[Date Prev][Date Next][Thread Prev][Thread Next][Date Index][Thread Index]

Brooklyn highAvailabilityMode: default as AUTO?

Hi all,

I'd like to change the default value of highAvailabilityMode from DISABLED to AUTO.

Currently, if you start two Brooklyn servers pointing at the same persisted state (file-system directory or object store's bucket), then they are independent (because HA is 'disabled' by default). However, they both write to that same persisted state, which will lead to surprising behaviour, particularly when a Brooklyn server is next restarted.

Changing to 'AUTO' would (almost entirely) have the same behaviour as we have currently for a single Brooklyn server. In the case of two servers pointing at the same persisted state, the second would come up as 'standby', and will be automatically promoted to 'master' if the first stops or fails.

I say "almost entirely":
1. If you run Brooklyn and then kill it (e.g. `kill -9` or turn off the VM), when you start Brooklyn again it will wait to confirm the previous server is really dead. It waits for 30 seconds after the server's last heartbeat, by default. 2. The HA status shows all previous runs of the Brooklyn server (it gets a new node-id each time it restarts). This list will get longer and longer if you keep restarting Brooklyn, pointing at the same persisted state, until you clear out terminates instances from the list (via the UI or the REST api). 3. The logging at startup will be quite different (e.g. "Brooklyn initialisation (part two) complete" now means that the server has finished becoming the 'standby'. If anyone has tools/scripts that search/parse these logs, then they may be affected.
■ ■ ■ ■ ■
● Assigned task A
Copy the passage of the Brooklyn high-availability message that begins at the words "Currently, if you" and stops after "is next restarted.", substituting "stored state" for each occurrence of "persisted state".

● Data to process
■ ■ ■ ■ ■
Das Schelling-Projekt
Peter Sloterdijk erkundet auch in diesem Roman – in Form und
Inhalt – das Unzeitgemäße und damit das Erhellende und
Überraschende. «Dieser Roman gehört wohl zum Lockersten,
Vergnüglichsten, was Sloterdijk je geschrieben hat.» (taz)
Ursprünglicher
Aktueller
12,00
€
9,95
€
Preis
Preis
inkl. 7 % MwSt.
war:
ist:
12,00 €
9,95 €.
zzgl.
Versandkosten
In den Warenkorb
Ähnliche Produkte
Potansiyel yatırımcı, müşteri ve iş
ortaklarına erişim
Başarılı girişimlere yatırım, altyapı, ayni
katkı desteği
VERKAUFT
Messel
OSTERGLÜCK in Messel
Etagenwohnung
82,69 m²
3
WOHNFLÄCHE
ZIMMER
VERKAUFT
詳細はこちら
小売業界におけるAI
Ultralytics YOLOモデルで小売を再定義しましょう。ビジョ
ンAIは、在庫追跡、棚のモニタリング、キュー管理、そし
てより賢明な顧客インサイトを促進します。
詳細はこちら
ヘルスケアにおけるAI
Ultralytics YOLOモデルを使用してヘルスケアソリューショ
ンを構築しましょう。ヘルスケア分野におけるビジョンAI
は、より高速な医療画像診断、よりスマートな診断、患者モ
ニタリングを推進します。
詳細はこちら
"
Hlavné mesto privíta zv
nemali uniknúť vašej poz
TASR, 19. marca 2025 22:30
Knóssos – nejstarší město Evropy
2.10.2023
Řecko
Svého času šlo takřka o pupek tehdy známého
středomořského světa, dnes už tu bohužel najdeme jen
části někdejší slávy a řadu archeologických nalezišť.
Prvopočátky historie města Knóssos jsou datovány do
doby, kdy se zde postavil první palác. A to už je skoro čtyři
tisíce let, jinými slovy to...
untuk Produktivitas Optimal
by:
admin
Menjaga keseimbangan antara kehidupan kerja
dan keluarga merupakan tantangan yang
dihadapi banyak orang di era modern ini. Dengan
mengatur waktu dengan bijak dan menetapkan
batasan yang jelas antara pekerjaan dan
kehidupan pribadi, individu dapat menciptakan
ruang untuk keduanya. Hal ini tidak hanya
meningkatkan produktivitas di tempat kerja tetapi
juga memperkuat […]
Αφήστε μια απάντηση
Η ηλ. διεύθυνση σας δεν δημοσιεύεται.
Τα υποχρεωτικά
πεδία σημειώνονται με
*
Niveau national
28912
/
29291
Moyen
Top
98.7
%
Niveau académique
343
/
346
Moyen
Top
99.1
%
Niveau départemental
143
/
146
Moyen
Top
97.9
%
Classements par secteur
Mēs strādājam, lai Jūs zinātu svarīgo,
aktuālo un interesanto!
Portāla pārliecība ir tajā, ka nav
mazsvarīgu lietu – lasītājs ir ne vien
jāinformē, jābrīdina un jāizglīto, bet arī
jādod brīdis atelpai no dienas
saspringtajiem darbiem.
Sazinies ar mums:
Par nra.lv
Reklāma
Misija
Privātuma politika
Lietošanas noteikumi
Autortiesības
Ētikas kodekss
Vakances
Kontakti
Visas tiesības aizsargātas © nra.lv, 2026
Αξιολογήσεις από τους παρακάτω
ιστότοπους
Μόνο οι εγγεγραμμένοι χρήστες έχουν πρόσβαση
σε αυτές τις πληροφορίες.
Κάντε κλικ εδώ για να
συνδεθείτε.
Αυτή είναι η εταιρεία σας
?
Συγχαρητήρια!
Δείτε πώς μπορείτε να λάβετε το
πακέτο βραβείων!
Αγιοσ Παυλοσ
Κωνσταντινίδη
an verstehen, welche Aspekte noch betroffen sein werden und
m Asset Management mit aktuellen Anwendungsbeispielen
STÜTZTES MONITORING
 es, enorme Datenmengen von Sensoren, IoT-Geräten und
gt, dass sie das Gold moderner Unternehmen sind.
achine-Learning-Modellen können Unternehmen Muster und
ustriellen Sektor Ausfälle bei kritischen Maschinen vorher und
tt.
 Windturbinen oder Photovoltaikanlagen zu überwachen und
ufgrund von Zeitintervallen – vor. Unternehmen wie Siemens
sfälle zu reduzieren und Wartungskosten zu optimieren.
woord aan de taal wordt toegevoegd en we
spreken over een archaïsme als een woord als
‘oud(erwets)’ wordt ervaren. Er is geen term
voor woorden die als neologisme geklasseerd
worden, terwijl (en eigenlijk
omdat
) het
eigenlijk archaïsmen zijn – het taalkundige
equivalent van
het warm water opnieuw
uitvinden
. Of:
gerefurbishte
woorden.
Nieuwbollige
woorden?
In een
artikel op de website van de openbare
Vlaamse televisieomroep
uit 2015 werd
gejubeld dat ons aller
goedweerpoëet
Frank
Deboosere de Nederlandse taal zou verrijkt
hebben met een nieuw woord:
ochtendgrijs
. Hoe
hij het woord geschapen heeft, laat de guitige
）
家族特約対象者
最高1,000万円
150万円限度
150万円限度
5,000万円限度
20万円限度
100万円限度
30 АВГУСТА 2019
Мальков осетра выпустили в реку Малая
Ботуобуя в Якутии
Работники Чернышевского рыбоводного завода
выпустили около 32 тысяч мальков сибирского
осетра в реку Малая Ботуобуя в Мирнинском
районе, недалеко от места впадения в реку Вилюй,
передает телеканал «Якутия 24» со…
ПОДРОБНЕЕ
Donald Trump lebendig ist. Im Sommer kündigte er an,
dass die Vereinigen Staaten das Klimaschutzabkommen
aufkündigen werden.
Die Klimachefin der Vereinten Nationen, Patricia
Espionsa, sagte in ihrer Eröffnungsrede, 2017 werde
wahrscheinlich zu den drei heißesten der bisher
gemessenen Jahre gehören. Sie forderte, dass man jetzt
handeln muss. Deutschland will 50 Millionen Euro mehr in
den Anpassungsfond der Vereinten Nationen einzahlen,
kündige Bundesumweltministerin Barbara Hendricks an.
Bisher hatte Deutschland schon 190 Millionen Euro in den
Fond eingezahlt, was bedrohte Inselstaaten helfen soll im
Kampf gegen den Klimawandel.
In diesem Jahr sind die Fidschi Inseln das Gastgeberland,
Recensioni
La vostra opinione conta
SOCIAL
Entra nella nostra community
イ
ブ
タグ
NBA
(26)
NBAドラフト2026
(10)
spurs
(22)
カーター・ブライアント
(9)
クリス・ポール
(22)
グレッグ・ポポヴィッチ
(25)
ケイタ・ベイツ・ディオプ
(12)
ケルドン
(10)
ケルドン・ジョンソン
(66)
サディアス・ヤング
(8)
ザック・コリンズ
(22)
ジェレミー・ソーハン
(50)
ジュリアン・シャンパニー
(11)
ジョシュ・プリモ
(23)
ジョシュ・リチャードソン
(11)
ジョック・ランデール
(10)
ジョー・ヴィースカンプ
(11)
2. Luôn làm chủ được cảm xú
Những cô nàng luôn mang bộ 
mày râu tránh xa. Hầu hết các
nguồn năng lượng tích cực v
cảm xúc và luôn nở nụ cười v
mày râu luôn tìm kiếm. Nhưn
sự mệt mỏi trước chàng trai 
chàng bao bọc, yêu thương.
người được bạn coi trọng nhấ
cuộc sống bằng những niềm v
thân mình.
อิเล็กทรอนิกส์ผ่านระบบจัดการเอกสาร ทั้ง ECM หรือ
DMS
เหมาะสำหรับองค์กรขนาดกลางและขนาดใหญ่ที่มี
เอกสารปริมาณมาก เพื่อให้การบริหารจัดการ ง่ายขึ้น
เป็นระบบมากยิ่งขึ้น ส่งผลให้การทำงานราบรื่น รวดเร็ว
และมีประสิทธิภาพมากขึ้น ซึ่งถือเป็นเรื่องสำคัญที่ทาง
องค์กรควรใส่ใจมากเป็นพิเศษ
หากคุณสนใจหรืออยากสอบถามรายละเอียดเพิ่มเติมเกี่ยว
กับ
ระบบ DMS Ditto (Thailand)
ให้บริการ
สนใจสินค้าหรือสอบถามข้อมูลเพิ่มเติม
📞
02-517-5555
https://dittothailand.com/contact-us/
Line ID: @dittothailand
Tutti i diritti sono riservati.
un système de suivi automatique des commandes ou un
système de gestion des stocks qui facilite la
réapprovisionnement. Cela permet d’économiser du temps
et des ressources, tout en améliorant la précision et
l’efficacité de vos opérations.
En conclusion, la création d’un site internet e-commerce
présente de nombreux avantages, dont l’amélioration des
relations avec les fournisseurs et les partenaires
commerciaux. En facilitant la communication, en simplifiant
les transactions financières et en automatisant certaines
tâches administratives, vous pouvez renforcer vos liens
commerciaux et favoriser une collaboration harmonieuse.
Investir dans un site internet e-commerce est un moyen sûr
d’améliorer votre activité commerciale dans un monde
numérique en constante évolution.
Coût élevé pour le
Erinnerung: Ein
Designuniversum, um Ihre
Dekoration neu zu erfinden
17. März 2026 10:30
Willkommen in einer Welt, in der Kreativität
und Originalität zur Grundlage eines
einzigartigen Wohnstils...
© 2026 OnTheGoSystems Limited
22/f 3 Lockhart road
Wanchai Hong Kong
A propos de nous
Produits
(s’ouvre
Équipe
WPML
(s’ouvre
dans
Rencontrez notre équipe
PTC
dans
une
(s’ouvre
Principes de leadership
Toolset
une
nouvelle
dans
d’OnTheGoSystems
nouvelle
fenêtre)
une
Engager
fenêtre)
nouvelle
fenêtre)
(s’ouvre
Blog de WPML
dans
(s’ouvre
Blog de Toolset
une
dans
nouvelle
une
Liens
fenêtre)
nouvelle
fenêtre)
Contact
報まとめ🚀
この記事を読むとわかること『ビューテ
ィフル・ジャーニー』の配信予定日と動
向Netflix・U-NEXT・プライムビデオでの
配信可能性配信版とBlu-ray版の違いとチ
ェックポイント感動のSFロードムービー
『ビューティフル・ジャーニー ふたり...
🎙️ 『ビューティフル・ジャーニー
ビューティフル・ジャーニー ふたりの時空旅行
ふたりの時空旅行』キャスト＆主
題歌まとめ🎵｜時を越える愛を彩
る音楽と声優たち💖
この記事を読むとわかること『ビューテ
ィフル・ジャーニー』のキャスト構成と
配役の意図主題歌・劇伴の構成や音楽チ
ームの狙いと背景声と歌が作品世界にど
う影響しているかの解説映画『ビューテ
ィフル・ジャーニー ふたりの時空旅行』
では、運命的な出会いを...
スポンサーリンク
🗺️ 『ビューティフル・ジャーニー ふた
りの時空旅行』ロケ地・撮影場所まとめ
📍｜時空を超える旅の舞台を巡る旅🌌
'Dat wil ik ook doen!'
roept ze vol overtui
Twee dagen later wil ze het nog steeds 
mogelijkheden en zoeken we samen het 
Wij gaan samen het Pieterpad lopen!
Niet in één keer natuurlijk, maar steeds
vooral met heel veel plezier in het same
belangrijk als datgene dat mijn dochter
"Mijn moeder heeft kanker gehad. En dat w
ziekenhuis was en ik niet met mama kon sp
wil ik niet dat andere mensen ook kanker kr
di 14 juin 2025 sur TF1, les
■ ■ ■ ■ ■
● Assigned task B
Render the records as a numbered list, starting at their first line and stopping after the line that contains "ヘルスケアにおけるAI". Leave out blank lines.

● Exercise output A
Currently, if you start two Brooklyn servers pointing at the same stored state (file-system directory or object store's bucket), then they are independent (because HA is 'disabled' by default). However, they both write to that same stored state, which will lead to surprising behaviour, particularly when a Brooklyn server is next restarted.

● Exercise output B
1. Das Schelling-Projekt
2. Peter Sloterdijk erkundet auch in diesem Roman – in Form und
3. Inhalt – das Unzeitgemäße und damit das Erhellende und
4. Überraschende. «Dieser Roman gehört wohl zum Lockersten,
5. Vergnüglichsten, was Sloterdijk je geschrieben hat.» (taz)
6. Ursprünglicher
7. Aktueller
8. 12,00
9. €
10. 9,95
11. €
12. Preis
13. Preis
14. inkl. 7 % MwSt.
15. war:
16. ist:
17. 12,00 €
18. 9,95 €.
19. zzgl.
20. Versandkosten
21. In den Warenkorb
22. Ähnliche Produkte
23. Potansiyel yatırımcı, müşteri ve iş
24. ortaklarına erişim
25. Başarılı girişimlere yatırım, altyapı, ayni
26. katkı desteği
27. VERKAUFT
28. Messel
29. OSTERGLÜCK in Messel
30. Etagenwohnung
31. 82,69 m²
32. 3
33. WOHNFLÄCHE
34. ZIMMER
35. VERKAUFT
36. 詳細はこちら
37. 小売業界におけるAI
38. Ultralytics YOLOモデルで小売を再定義しましょう。ビジョ
39. ンAIは、在庫追跡、棚のモニタリング、キュー管理、そし
40. てより賢明な顧客インサイトを促進します。
41. 詳細はこちら
42. ヘルスケアにおけるAI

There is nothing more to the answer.